What the task requires: Reproduce the data that follows in its entirety, character for character.

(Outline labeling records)
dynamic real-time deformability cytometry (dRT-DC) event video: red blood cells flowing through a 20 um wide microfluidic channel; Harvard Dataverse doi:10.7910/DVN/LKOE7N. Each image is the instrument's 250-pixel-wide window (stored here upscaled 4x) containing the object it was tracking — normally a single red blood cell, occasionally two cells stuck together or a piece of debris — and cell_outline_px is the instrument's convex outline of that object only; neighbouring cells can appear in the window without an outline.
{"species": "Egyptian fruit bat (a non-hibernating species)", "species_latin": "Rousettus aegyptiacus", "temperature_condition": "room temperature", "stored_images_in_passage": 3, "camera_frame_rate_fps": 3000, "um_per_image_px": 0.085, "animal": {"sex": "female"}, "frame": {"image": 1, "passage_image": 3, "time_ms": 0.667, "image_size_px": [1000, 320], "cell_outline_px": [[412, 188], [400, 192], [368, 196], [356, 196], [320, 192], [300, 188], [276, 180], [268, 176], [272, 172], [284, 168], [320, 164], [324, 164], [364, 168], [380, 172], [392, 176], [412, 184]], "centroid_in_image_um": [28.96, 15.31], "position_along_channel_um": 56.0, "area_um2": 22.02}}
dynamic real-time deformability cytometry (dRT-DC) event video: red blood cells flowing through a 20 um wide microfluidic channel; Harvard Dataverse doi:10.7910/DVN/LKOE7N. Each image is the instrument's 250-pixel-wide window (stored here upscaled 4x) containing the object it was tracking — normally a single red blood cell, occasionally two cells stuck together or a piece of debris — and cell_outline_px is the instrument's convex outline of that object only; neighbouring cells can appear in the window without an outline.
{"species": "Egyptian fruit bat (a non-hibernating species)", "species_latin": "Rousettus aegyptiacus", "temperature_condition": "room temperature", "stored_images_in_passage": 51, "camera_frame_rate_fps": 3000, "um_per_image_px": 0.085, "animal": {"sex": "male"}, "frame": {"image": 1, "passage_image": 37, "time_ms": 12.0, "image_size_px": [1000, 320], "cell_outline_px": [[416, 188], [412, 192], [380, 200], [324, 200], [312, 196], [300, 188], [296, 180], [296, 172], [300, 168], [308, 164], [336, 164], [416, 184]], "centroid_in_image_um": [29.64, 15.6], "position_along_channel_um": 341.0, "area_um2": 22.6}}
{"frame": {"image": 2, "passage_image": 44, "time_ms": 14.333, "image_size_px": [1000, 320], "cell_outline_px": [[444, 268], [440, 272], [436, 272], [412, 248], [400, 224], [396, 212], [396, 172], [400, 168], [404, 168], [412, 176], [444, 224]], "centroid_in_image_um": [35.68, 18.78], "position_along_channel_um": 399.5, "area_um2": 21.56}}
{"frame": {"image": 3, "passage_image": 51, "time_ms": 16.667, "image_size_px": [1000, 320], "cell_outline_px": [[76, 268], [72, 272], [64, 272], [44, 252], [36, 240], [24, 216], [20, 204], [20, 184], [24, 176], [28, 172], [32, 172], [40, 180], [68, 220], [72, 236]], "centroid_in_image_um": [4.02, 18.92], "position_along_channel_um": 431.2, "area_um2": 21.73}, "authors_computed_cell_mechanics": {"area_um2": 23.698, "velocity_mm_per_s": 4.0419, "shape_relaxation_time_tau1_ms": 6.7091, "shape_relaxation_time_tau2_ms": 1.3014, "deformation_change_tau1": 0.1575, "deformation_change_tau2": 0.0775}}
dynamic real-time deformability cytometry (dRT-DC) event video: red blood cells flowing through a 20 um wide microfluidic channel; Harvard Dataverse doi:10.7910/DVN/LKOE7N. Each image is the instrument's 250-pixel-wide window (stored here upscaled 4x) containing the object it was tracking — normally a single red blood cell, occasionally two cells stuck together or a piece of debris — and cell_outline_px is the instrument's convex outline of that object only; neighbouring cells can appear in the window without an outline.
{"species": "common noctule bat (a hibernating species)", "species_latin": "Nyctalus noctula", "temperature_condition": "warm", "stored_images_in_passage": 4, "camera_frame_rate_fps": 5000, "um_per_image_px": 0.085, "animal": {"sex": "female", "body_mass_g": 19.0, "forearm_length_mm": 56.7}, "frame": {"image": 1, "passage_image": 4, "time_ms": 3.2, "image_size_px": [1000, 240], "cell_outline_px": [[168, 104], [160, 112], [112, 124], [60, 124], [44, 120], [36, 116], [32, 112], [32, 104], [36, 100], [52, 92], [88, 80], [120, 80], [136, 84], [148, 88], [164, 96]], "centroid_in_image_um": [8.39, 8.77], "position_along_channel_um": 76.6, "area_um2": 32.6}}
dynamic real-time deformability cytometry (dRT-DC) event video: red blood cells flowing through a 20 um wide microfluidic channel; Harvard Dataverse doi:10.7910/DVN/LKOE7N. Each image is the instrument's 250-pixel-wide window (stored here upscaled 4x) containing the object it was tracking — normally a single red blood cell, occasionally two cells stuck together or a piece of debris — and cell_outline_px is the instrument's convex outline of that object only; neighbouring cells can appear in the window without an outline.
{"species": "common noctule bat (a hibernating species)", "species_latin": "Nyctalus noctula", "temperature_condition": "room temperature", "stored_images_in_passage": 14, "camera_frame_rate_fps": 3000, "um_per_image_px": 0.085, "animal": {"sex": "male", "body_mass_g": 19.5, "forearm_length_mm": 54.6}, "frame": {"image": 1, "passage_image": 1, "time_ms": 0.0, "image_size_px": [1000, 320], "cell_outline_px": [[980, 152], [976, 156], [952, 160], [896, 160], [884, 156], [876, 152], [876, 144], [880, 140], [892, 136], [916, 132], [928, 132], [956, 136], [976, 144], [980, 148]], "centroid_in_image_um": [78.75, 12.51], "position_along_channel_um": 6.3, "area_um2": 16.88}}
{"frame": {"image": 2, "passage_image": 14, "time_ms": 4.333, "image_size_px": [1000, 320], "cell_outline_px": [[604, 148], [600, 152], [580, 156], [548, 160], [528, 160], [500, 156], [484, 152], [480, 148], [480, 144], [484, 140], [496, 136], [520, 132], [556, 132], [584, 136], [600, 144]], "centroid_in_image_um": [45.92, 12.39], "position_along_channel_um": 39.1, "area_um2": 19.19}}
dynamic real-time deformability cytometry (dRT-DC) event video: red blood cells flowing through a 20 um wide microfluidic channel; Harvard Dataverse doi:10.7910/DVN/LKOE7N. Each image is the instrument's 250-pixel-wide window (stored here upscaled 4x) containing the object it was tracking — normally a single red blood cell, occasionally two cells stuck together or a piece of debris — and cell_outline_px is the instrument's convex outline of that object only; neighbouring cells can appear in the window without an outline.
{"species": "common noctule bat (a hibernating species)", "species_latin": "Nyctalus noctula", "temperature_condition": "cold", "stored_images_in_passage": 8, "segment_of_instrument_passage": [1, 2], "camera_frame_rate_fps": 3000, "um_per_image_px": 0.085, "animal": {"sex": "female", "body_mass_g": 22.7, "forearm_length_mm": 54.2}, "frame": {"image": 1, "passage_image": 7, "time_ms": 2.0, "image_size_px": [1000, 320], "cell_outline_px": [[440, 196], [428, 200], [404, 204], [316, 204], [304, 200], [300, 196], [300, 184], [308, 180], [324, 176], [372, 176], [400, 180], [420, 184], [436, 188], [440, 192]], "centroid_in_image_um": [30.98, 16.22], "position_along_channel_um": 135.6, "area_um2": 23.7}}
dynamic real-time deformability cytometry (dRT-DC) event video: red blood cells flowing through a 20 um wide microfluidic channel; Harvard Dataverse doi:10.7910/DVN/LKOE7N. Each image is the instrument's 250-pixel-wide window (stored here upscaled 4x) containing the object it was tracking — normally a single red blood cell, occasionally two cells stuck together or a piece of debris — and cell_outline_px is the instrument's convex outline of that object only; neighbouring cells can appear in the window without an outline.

Exercise output:
dynamic real-time deformability cytometry (dRT-DC) event video: red blood cells flowing through a 20 um wide microfluidic channel; Harvard Dataverse doi:10.7910/DVN/LKOE7N. Each image is the instrument's 250-pixel-wide window (stored here upscaled 4x) containing the object it was tracking — normally a single red blood cell, occasionally two cells stuck together or a piece of debris — and cell_outline_px is the instrument's convex outline of that object only; neighbouring cells can appear in the window without an outline.
{"species": "Egyptian fruit bat (a non-hibernating species)", "species_latin": "Rousettus aegyptiacus", "temperature_condition": "room temperature", "stored_images_in_passage": 3, "camera_frame_rate_fps": 3000, "um_per_image_px": 0.085, "animal": {"sex": "female"}, "frame": {"image": 1, "passage_image": 3, "time_ms": 0.667, "image_size_px": [1000, 320], "cell_outline_px": [[412, 188], [400, 192], [368, 196], [356, 196], [320, 192], [300, 188], [276, 180], [268, 176], [272, 172], [284, 168], [320, 164], [324, 164], [364, 168], [380, 172], [392, 176], [412, 184]], "centroid_in_image_um": [28.96, 15.31], "position_along_channel_um": 56.0, "area_um2": 22.02}}
dynamic real-time deformability cytometry (dRT-DC) event video: red blood cells flowing through a 20 um wide microfluidic channel; Harvard Dataverse doi:10.7910/DVN/LKOE7N. Each image is the instrument's 250-pixel-wide window (stored here upscaled 4x) containing the object it was tracking — normally a single red blood cell, occasionally two cells stuck together or a piece of debris — and cell_outline_px is the instrument's convex outline of that object only; neighbouring cells can appear in the window without an outline.
{"species": "Egyptian fruit bat (a non-hibernating species)", "species_latin": "Rousettus aegyptiacus", "temperature_condition": "room temperature", "stored_images_in_passage": 51, "camera_frame_rate_fps": 3000, "um_per_image_px": 0.085, "animal": {"sex": "male"}, "frame": {"image": 1, "passage_image": 37, "time_ms": 12.0, "image_size_px": [1000, 320], "cell_outline_px": [[416, 188], [412, 192], [380, 200], [324, 200], [312, 196], [300, 188], [296, 180], [296, 172], [300, 168], [308, 164], [336, 164], [416, 184]], "centroid_in_image_um": [29.64, 15.6], "position_along_channel_um": 341.0, "area_um2": 22.6}}
{"frame": {"image": 2, "passage_image": 44, "time_ms": 14.333, "image_size_px": [1000, 320], "cell_outline_px": [[444, 268], [440, 272], [436, 272], [412, 248], [400, 224], [396, 212], [396, 172], [400, 168], [404, 168], [412, 176], [444, 224]], "centroid_in_image_um": [35.68, 18.78], "position_along_channel_um": 399.5, "area_um2": 21.56}}
{"frame": {"image": 3, "passage_image": 51, "time_ms": 16.667, "image_size_px": [1000, 320], "cell_outline_px": [[76, 268], [72, 272], [64, 272], [44, 252], [36, 240], [24, 216], [20, 204], [20, 184], [24, 176], [28, 172], [32, 172], [40, 180], [68, 220], [72, 236]], "centroid_in_image_um": [4.02, 18.92], "position_along_channel_um": 431.2, "area_um2": 21.73}, "authors_computed_cell_mechanics": {"area_um2": 23.698, "velocity_mm_per_s": 4.0419, "shape_relaxation_time_tau1_ms": 6.7091, "shape_relaxation_time_tau2_ms": 1.3014, "deformation_change_tau1": 0.1575, "deformation_change_tau2": 0.0775}}
dynamic real-time deformability cytometry (dRT-DC) event video: red blood cells flowing through a 20 um wide microfluidic channel; Harvard Dataverse doi:10.7910/DVN/LKOE7N. Each image is the instrument's 250-pixel-wide window (stored here upscaled 4x) containing the object it was tracking — normally a single red blood cell, occasionally two cells stuck together or a piece of debris — and cell_outline_px is the instrument's convex outline of that object only; neighbouring cells can appear in the window without an outline.
{"species": "common noctule bat (a hibernating species)", "species_latin": "Nyctalus noctula", "temperature_condition": "warm", "stored_images_in_passage": 4, "camera_frame_rate_fps": 5000, "um_per_image_px": 0.085, "animal": {"sex": "female", "body_mass_g": 19.0, "forearm_length_mm": 56.7}, "frame": {"image": 1, "passage_image": 4, "time_ms": 3.2, "image_size_px": [1000, 240], "cell_outline_px": [[168, 104], [160, 112], [112, 124], [60, 124], [44, 120], [36, 116], [32, 112], [32, 104], [36, 100], [52, 92], [88, 80], [120, 80], [136, 84], [148, 88], [164, 96]], "centroid_in_image_um": [8.39, 8.77], "position_along_channel_um": 76.6, "area_um2": 32.6}}
dynamic real-time deformability cytometry (dRT-DC) event video: red blood cells flowing through a 20 um wide microfluidic channel; Harvard Dataverse doi:10.7910/DVN/LKOE7N. Each image is the instrument's 250-pixel-wide window (stored here upscaled 4x) containing the object it was tracking — normally a single red blood cell, occasionally two cells stuck together or a piece of debris — and cell_outline_px is the instrument's convex outline of that object only; neighbouring cells can appear in the window without an outline.
{"species": "common noctule bat (a hibernating species)", "species_latin": "Nyctalus noctula", "temperature_condition": "room temperature", "stored_images_in_passage": 14, "camera_frame_rate_fps": 3000, "um_per_image_px": 0.085, "animal": {"sex": "male", "body_mass_g": 19.5, "forearm_length_mm": 54.6}, "frame": {"image": 1, "passage_image": 1, "time_ms": 0.0, "image_size_px": [1000, 320], "cell_outline_px": [[980, 152], [976, 156], [952, 160], [896, 160], [884, 156], [876, 152], [876, 144], [880, 140], [892, 136], [916, 132], [928, 132], [956, 136], [976, 144], [980, 148]], "centroid_in_image_um": [78.75, 12.51], "position_along_channel_um": 6.3, "area_um2": 16.88}}
{"frame": {"image": 2, "passage_image": 14, "time_ms": 4.333, "image_size_px": [1000, 320], "cell_outline_px": [[604, 148], [600, 152], [580, 156], [548, 160], [528, 160], [500, 156], [484, 152], [480, 148], [480, 144], [484, 140], [496, 136], [520, 132], [556, 132], [584, 136], [600, 144]], "centroid_in_image_um": [45.92, 12.39], "position_along_channel_um": 39.1, "area_um2": 19.19}}
dynamic real-time deformability cytometry (dRT-DC) event video: red blood cells flowing through a 20 um wide microfluidic channel; Harvard Dataverse doi:10.7910/DVN/LKOE7N. Each image is the instrument's 250-pixel-wide window (stored here upscaled 4x) containing the object it was tracking — normally a single red blood cell, occasionally two cells stuck together or a piece of debris — and cell_outline_px is the instrument's convex outline of that object only; neighbouring cells can appear in the window without an outline.
{"species": "common noctule bat (a hibernating species)", "species_latin": "Nyctalus noctula", "temperature_condition": "cold", "stored_images_in_passage": 8, "segment_of_instrument_passage": [1, 2], "camera_frame_rate_fps": 3000, "um_per_image_px": 0.085, "animal": {"sex": "female", "body_mass_g": 22.7, "forearm_length_mm": 54.2}, "frame": {"image": 1, "passage_image": 7, "time_ms": 2.0, "image_size_px": [1000, 320], "cell_outline_px": [[440, 196], [428, 200], [404, 204], [316, 204], [304, 200], [300, 196], [300, 184], [308, 180], [324, 176], [372, 176], [400, 180], [420, 184], [436, 188], [440, 192]], "centroid_in_image_um": [30.98, 16.22], "position_along_channel_um": 135.6, "area_um2": 23.7}}
dynamic real-time deformability cytometry (dRT-DC) event video: red blood cells flowing through a 20 um wide microfluidic channel; Harvard Dataverse doi:10.7910/DVN/LKOE7N. Each image is the instrument's 250-pixel-wide window (stored here upscaled 4x) containing the object it was tracking — normally a single red blood cell, occasionally two cells stuck together or a piece of debris — and cell_outline_px is the instrument's convex outline of that object only; neighbouring cells can appear in the window without an outline.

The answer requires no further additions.